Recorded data
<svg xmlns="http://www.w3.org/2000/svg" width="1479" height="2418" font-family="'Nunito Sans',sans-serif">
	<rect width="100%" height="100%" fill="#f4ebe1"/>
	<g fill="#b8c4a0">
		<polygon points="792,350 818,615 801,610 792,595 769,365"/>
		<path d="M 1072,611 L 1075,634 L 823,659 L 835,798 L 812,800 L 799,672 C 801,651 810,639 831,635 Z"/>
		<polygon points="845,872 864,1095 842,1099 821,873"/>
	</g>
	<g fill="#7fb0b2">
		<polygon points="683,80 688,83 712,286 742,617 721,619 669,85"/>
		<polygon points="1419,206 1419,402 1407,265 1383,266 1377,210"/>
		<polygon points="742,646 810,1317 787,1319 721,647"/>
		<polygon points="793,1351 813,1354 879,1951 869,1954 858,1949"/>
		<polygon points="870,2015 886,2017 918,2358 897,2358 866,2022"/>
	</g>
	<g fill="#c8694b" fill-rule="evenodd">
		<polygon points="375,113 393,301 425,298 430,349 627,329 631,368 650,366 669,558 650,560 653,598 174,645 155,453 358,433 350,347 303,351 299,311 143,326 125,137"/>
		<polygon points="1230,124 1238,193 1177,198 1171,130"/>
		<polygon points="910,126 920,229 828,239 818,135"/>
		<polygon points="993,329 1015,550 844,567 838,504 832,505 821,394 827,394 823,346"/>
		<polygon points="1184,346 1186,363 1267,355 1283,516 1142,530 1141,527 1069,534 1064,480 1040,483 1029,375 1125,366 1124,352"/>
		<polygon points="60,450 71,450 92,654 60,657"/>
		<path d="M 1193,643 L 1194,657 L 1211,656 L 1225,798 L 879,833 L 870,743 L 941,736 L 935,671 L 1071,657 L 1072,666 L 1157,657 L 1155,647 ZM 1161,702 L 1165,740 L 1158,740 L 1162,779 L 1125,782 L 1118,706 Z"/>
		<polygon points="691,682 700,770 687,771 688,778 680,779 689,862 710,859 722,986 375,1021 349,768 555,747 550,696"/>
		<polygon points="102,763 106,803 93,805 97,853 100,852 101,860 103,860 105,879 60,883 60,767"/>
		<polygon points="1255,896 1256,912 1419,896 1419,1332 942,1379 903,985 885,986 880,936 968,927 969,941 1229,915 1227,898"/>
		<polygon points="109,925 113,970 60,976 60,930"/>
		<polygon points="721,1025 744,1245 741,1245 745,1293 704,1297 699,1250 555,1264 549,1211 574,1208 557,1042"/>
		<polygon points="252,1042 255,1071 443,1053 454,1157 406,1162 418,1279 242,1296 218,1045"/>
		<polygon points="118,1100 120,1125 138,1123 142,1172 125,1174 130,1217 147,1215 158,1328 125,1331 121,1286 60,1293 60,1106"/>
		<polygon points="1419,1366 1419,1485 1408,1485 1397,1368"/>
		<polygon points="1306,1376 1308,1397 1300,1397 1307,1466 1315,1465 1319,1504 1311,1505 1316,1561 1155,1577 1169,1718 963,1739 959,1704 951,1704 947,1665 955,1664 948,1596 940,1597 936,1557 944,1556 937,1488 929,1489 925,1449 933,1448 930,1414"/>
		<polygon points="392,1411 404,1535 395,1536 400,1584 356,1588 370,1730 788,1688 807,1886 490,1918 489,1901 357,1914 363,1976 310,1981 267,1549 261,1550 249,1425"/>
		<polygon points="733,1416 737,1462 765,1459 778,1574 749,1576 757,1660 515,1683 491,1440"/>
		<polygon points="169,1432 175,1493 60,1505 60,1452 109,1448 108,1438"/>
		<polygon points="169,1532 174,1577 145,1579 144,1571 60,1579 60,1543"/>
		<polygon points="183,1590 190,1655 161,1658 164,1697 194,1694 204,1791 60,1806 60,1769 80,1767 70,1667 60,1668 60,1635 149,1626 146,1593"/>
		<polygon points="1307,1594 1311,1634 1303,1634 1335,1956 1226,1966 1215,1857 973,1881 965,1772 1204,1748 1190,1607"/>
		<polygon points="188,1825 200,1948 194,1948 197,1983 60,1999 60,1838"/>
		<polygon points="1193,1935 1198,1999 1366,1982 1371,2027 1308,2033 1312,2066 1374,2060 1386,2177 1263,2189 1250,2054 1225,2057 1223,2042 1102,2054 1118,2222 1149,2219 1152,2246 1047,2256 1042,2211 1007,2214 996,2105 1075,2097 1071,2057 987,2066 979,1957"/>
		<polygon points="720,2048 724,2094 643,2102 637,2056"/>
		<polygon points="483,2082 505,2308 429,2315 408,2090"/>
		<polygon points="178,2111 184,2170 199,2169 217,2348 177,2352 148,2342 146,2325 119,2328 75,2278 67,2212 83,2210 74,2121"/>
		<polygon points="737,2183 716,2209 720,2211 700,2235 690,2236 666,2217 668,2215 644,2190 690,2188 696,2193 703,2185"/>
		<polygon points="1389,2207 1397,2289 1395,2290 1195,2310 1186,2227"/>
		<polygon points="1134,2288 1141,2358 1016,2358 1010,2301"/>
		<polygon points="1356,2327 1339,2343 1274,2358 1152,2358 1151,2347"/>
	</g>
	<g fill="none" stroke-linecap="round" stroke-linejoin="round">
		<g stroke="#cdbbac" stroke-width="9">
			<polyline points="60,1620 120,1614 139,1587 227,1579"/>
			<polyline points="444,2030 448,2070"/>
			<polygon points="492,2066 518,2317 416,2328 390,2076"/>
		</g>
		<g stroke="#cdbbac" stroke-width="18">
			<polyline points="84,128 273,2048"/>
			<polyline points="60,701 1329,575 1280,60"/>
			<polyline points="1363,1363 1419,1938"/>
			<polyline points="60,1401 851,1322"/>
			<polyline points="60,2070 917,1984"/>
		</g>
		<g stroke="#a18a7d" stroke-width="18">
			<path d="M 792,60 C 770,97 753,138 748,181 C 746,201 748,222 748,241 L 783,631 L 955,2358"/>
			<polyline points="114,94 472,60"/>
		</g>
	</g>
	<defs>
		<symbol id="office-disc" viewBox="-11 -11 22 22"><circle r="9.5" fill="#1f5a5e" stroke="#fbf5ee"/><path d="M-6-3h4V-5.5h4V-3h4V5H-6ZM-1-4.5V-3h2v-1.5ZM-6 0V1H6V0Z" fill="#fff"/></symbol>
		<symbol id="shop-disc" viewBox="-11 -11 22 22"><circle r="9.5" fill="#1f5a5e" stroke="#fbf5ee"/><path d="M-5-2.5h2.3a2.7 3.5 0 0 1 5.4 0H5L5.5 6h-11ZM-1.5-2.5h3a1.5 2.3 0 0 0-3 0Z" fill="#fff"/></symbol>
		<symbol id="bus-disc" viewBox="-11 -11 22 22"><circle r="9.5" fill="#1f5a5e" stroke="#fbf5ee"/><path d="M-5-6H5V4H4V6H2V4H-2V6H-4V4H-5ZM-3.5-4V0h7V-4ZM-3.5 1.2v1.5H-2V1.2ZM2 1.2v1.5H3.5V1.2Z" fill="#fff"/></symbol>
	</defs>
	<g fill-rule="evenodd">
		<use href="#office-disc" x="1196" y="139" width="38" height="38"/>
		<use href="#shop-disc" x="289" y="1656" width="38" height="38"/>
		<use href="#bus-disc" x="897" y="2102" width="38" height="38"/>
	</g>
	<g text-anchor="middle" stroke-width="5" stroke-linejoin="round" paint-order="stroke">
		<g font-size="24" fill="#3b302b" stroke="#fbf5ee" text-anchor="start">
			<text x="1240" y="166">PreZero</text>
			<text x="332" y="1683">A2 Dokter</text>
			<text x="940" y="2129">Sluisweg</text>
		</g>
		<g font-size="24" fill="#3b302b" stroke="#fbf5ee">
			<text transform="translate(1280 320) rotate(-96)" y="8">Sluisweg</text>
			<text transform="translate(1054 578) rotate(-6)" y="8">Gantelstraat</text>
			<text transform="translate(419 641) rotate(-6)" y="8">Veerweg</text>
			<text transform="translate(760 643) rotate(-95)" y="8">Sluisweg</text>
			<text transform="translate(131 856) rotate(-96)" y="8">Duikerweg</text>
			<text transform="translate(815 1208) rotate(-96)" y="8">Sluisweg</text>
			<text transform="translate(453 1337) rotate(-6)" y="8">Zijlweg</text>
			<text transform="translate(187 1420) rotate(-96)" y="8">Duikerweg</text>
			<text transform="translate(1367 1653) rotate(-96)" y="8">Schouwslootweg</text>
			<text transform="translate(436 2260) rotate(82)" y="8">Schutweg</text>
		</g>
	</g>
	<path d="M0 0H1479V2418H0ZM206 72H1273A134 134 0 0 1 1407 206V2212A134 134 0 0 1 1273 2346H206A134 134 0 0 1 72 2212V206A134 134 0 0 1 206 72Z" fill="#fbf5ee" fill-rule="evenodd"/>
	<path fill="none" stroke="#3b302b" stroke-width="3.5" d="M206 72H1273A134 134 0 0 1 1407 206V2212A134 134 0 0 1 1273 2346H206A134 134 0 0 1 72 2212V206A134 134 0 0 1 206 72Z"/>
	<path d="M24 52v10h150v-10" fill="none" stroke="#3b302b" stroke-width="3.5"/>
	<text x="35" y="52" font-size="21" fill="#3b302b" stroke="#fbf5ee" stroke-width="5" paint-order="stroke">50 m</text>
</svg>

◆ **TASK STATEMENT**
All lines holding the word "anchor" must be copied from the data.

◆ **TASK RESPONSE**
	<g text-anchor="middle" stroke-width="5" stroke-linejoin="round" paint-order="stroke">
		<g font-size="24" fill="#3b302b" stroke="#fbf5ee" text-anchor="start">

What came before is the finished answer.